Now combine the two.

Cleveland Municipal Stadium opened in 1931 as a multi use facility for the Indians and the Browns. By the time I came around, it was known as one of the worst stadiums in all of sports, a great, ugly, hulking, sticky, reeking thing. Not to me. Brown and magnificent, cavernous and capable of seating 80,000 fans, as far as I was concerned there was no grander place in all the world. I have many memories of the stadium, mostly of getting great seats for Tribe games and watching them lose. There were some Browns games too along the way. And, of course, I remember pissing into the trough urinals.

The experience was daunting at first, urinating side by side with grown men, largely drunk and cussing, and me barely tall enough to clear the lip of the trough. Inside was more than piss. Gum and spit and always a drenched cigarette butt or two loitering near the drain. The more I used those troughs over the years the more I liked and understood them. A trough urinal is where beer-filled men, from the rank and file to the rich, come together on common purpose. No walls or barriers of any kind, and who knows what two men you might get? A truck driver and an accountant. A lawyer and an out of work, ten-time divorcé. Fat guys, skinny guys, old guys, young guys. It didn't matter. All were contributing to the constant yellow stream flowing toward a single drain and, ultimately, that great open sewer called Lake Erie.

The Indians moved into Jacob's Field in 1994. Arch traitor Art Modell relocated the Browns to Baltimore in '95. A year later, the empty Cleveland Municipal Stadium was torn down. Cleveland Browns Stadium stands in its place, along with its PSLs, rows of luxury suites and, alas, single-user urinals. Sure the team is still our team, and sure we'll cheer them to the end, but somehow it's all so sterile and stratified these days. Call me a commie, but how I long for the egalitarian days of the trough!



Anonymous said...


Haven't been in a couple years, but Fenway Park had the ole' troughs still circa 1912.

Any time you want to reminisce in Boston...let me know & we'll make it happen.

I know it will be torture to go to the ballpark where Neil Diamond runs the seventh inning & red tail hawks devour Fenway rats & drop carcasses on opposing fans, but sadly it waits for you in all its glory (minus the Coke bottles).


ps: Our Fenway food regiment for the Tigers fell right into place: Bob's Italian sausage was pumped in through their the third inning last night, Miguel Cabrera was holding that right hammy...sausage cramp!

Nate and Jeff Bowler, Co-Captains said...

I'm not afraid of Fenway rats, but Neil Diamond...yikes!

I love what's happening to Detroit, but none too pleased with my Tribe so far.


Anonymous said...

I absolutely refuse to use the troughs. There is just something really really creepy about them.


Nate and Jeff Bowler, Co-Captains said...

You elitist pig.


Anonymous said...

Still got troughs at Wrigley Field here in Chicago.

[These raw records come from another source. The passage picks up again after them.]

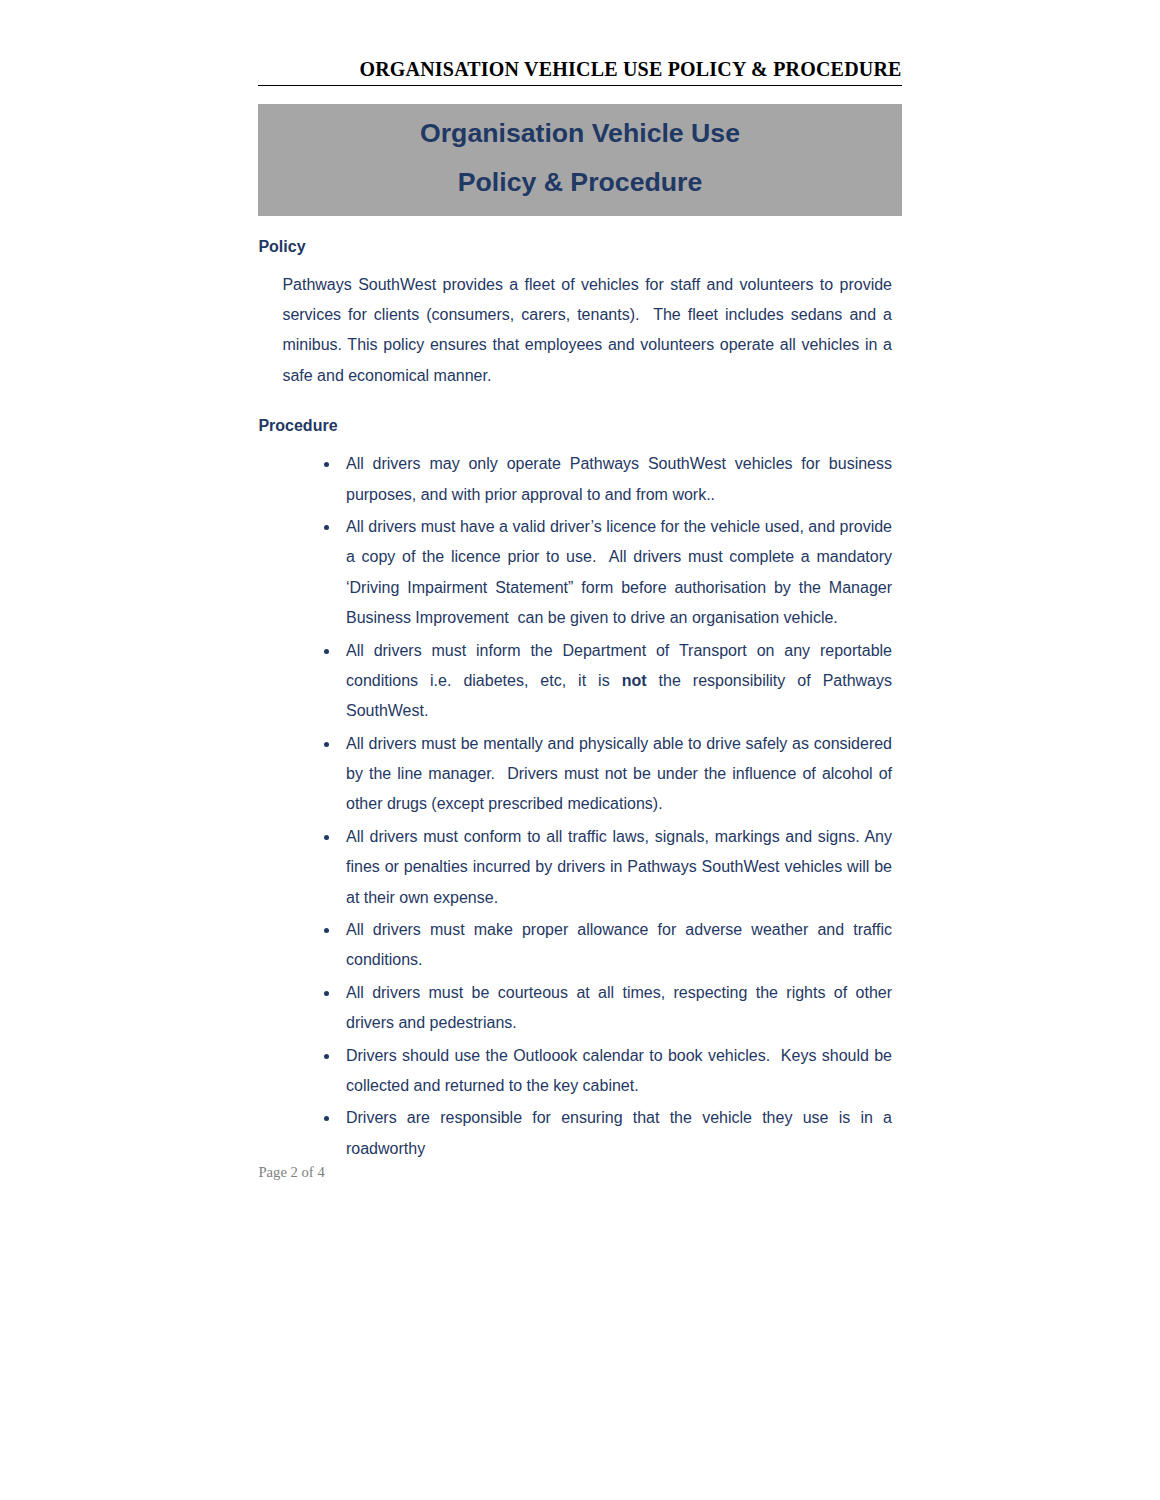ORGANISATION VEHICLE USE POLICY & PROCEDURE
Organisation Vehicle Use
Policy & Procedure
Policy
Pathways SouthWest provides a fleet of vehicles for staff and volunteers to provide services for clients (consumers, carers, tenants). The fleet includes sedans and a minibus. This policy ensures that employees and volunteers operate all vehicles in a safe and economical manner.
Procedure
All drivers may only operate Pathways SouthWest vehicles for business purposes, and with prior approval to and from work..
All drivers must have a valid driver’s licence for the vehicle used, and provide a copy of the licence prior to use. All drivers must complete a mandatory ‘Driving Impairment Statement” form before authorisation by the Manager Business Improvement can be given to drive an organisation vehicle.
All drivers must inform the Department of Transport on any reportable conditions i.e. diabetes, etc, it is not the responsibility of Pathways SouthWest.
All drivers must be mentally and physically able to drive safely as considered by the line manager. Drivers must not be under the influence of alcohol of other drugs (except prescribed medications).
All drivers must conform to all traffic laws, signals, markings and signs. Any fines or penalties incurred by drivers in Pathways SouthWest vehicles will be at their own expense.
All drivers must make proper allowance for adverse weather and traffic conditions.
All drivers must be courteous at all times, respecting the rights of other drivers and pedestrians.
Drivers should use the Outloook calendar to book vehicles. Keys should be collected and returned to the key cabinet.
Drivers are responsible for ensuring that the vehicle they use is in a roadworthy
Page 2 of 4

At Memorial Stadium in Champaign IL, where the Illini play, they used to have these giant granite slabs on the wall, with a "weep" pipe at the top trickling water down, a drain slot at the bottom, and another, thicker slab about 18" wide that you stood on. In college we called that "the wall of truth".

McBone said...

Sounds like a beautiful place. Thanks for reading, stew!